====== RECORDS TO PROCESS

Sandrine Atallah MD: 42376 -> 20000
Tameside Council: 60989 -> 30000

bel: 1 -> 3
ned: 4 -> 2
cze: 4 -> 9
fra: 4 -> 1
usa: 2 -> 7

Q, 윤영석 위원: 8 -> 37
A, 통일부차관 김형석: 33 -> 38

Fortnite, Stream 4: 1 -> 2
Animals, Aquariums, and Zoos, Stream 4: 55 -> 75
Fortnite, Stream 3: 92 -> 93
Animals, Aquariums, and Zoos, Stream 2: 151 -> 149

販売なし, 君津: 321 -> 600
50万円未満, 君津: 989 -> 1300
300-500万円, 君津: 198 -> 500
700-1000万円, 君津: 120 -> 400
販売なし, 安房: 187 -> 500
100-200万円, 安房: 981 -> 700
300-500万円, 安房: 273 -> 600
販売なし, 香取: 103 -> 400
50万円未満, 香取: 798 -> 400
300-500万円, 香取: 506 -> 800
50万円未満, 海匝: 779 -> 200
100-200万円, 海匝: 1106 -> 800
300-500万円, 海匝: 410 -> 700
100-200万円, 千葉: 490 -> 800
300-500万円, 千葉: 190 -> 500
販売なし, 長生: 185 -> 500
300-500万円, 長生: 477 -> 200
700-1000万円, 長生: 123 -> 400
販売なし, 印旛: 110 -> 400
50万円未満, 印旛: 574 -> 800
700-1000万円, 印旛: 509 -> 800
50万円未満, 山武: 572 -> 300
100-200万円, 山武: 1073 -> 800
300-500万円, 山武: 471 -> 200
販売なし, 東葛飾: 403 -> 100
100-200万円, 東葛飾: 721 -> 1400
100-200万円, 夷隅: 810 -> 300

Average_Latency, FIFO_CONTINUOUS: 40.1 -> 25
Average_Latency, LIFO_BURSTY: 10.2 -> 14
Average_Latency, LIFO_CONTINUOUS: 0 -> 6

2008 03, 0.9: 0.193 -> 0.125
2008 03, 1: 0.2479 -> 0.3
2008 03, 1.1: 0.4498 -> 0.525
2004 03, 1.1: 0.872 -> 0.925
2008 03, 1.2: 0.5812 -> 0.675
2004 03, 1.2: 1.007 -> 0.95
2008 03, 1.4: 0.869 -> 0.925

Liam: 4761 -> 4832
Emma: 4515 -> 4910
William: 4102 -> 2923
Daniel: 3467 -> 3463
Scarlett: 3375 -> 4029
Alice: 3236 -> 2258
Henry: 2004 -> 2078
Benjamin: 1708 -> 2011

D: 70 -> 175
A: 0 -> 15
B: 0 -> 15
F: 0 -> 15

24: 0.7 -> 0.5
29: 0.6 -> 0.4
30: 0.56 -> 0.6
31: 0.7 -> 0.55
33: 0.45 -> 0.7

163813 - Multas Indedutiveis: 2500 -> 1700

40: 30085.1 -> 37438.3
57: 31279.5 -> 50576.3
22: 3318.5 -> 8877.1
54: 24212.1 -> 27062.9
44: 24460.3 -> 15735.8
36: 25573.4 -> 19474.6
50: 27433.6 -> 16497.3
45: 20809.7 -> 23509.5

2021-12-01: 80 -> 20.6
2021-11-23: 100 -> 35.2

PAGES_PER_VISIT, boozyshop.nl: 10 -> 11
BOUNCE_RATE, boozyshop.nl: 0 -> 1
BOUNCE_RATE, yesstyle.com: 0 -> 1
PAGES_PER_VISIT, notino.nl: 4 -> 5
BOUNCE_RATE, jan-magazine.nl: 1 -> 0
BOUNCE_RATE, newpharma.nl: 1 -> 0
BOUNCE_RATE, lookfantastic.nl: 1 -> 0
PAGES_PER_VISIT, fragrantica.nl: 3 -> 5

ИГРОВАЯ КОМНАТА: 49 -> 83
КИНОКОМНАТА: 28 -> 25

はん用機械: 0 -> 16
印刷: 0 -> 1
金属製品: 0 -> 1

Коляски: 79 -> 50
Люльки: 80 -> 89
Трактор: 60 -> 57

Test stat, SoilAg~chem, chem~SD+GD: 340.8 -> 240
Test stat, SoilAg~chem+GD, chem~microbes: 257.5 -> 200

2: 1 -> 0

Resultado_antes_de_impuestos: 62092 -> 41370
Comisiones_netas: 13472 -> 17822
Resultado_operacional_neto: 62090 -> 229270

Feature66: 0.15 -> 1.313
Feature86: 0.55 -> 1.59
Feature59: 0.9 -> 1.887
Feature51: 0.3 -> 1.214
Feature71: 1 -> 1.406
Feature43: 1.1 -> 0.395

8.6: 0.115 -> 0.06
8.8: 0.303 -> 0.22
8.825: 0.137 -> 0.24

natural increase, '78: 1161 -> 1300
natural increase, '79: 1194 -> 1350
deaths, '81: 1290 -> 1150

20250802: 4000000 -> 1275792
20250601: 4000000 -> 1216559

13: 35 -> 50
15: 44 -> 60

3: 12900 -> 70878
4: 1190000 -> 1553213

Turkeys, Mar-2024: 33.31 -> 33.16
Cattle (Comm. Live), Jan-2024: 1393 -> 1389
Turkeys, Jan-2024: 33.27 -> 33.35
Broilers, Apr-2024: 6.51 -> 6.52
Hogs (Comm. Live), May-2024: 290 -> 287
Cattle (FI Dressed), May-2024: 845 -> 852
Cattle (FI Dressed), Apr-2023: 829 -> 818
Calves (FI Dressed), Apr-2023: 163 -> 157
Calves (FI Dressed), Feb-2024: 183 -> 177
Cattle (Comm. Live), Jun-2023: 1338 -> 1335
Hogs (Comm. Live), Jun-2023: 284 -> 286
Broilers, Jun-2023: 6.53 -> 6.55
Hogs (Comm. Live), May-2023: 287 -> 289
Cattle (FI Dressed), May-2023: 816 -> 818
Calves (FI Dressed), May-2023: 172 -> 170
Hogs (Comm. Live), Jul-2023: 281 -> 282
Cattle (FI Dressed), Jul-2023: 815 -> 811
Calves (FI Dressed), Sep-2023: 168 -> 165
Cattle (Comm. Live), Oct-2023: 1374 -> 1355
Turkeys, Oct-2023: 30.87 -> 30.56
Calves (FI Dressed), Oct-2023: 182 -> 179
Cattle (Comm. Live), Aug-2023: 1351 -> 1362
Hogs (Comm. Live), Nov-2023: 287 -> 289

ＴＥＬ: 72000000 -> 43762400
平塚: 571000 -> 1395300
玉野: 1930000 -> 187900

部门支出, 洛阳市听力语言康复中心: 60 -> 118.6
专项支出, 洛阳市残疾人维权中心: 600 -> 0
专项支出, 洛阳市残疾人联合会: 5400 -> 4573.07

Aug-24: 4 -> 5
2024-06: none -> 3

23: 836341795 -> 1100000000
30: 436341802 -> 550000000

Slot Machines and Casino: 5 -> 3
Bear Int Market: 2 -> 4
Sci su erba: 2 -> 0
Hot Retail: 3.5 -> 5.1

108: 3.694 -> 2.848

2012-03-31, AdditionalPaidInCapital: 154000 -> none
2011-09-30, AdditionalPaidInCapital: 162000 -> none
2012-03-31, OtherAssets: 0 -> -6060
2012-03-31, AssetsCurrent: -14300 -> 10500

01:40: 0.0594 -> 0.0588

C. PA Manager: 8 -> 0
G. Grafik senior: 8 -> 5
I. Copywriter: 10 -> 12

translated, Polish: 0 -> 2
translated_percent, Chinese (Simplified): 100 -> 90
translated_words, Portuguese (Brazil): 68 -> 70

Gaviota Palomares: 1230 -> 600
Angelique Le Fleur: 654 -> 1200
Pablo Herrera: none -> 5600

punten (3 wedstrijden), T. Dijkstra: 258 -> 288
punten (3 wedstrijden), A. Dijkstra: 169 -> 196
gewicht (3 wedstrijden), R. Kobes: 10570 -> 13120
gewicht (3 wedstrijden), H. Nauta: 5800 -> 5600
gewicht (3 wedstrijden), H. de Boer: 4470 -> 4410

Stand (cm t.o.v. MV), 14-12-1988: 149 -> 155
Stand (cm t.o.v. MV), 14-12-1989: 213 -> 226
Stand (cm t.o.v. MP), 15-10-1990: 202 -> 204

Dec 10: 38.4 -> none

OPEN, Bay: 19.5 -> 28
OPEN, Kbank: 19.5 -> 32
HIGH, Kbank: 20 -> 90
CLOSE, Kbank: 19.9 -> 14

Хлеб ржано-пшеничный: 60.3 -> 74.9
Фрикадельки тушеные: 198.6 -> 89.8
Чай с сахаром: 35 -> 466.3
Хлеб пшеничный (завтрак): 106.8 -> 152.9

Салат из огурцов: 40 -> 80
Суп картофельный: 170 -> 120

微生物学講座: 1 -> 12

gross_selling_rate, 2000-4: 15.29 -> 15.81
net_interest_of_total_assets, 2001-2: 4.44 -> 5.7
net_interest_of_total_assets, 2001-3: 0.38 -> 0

============

# WORK TO COMPLETE:
Copy each line of the records that contains the word "Cattle".

# SOLUTION TO THE EXERCISE:
Cattle (Comm. Live), Jan-2024: 1393 -> 1389
Cattle (FI Dressed), May-2024: 845 -> 852
Cattle (FI Dressed), Apr-2023: 829 -> 818
Cattle (Comm. Live), Jun-2023: 1338 -> 1335
Cattle (FI Dressed), May-2023: 816 -> 818
Cattle (FI Dressed), Jul-2023: 815 -> 811
Cattle (Comm. Live), Oct-2023: 1374 -> 1355
Cattle (Comm. Live), Aug-2023: 1351 -> 1362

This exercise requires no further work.